Machine Learning for Precision Medicine

Martin Ester, Simon Fraser University, Burnaby, British Columbia, Canada

Abstract: The vision of precision medicine is to diagnose patients more accurately and treat them more effectively taking into account their individual genomic, life-style, and environmental factors. Machine learning is expected to play a major role in implementing this vision, using the capability of machine learning methods to learn from very complex training datasets and to produce consistent, repeatable predictions (diagnoses, prognoses, treatment recommendations) for test cases. In this talk, I will focus on three of our own works in this area. Machine learning models typically exploit strong correlations between input and output variables but scientists want to discover causal mechanisms. We have explored the task of discovering causal relationships from observational data, employing data mining methods to generate candidate causal relationships and adopting quasi-experimental design to test the significance of the candidates. Our method HUME discovers single causes in the application domain of pharmacogenomics, using network analysis for candidate generation. Biomedical datasets tend to be small and high-dimensional. Fortunately, related public datasets are available, and transfer learning is a promising approach to increase the effective dataset size. We have used drug response prediction as our driving application, where we want to transfer from large pre-clinical datasets to small clinical datasets. We have proposed AITL, which adjusts for the discrepancies in both the input and the output space, employing adversarial domain adaptation and multi-task learning. Machine learning models for precision medicine need to be explainable. Our method DBKANN adopts a knowledge-based approach that employs the available biological knowledge on how proteins form complexes and act together in pathways to form the architecture of a deep neural network. BDKANN does not only achieve high accuracy but also enables meaningful explanations of individual predictions and the discovery of novel connections in the biological network.
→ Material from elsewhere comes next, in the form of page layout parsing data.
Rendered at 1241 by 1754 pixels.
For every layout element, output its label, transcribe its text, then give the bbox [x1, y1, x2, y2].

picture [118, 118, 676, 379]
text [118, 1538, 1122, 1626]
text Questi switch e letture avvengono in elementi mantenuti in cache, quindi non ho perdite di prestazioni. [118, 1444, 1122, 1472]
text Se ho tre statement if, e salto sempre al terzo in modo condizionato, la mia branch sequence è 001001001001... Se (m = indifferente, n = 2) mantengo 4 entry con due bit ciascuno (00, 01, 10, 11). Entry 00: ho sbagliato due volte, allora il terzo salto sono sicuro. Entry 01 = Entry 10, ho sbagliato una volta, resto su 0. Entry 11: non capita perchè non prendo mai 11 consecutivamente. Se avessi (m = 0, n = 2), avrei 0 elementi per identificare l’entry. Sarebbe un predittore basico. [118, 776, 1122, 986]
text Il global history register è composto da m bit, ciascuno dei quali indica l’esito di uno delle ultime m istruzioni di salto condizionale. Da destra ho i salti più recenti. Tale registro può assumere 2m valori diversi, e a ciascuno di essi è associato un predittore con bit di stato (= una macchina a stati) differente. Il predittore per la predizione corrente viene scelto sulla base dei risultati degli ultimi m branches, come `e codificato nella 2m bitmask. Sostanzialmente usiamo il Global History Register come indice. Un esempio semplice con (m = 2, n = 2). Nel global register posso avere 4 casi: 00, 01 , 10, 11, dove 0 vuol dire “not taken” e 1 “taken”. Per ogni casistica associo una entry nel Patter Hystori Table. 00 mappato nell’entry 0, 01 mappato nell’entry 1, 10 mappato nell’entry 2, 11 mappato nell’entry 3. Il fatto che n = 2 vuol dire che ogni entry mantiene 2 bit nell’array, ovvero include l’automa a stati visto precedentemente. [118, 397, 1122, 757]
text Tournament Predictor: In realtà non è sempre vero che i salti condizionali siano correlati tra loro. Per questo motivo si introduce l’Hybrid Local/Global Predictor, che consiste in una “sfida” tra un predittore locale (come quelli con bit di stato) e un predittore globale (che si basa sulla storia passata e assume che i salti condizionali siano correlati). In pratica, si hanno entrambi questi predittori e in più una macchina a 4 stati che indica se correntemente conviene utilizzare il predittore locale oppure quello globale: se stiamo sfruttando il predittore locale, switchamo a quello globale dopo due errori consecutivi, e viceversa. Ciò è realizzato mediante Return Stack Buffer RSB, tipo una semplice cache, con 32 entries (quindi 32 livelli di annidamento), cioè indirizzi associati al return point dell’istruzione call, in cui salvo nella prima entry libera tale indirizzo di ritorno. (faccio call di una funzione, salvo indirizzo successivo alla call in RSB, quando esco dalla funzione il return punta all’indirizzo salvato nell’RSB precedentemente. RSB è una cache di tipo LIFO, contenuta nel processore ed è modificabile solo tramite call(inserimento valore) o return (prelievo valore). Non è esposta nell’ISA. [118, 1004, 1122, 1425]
In the last part of the talk, I will introduce single-cell RNA sequencing, a new technology which creates gene expression profiles at single-cell resolution, and enables new types of deeper biomedical analyses such as the discovery of cell-types and their relevance for phenotype prediction. I will sketch some of our ongoing work in the area of single cell data science.

Biography: Martin Ester received a PhD in Computer Science from ETH Zurich, Switzerland, in 1989. He has been working for Swissair developing expert systems before he joined University of Munich as an Assistant Professor in 1993. Since November 2001, he has first been an Associate Professor and now a Full Professor at the School of Computing Science of Simon Fraser University. From May 2010 to April 2015, he has served as the School Director. Dr. Ester has published extensively in the top conferences and journals of his field such as ACM SIGKDD, WWW, ACM RecSys, ISMB, and PSB. According to Google Scholar, his publications have received more than 51’000 citations, and his h-index is 69. He received the KDD 2014 Test of Time Award for his paper on DBSCAN, was elected as a Fellow of the Royal Society of Canada in 2019, and was appointed Distinguished Professor at Simon Fraser University in 2021. Martin Ester’s research interests are in the area of data mining and machine learning, with a current focus on transfer learning, causal discovery and inference, explainable machine learning, and clustering. Many of the driving applications of his research are in the biomedical field, and he has an honorary appointment as Senior Research Scientist at the Vancouver Prostate Center.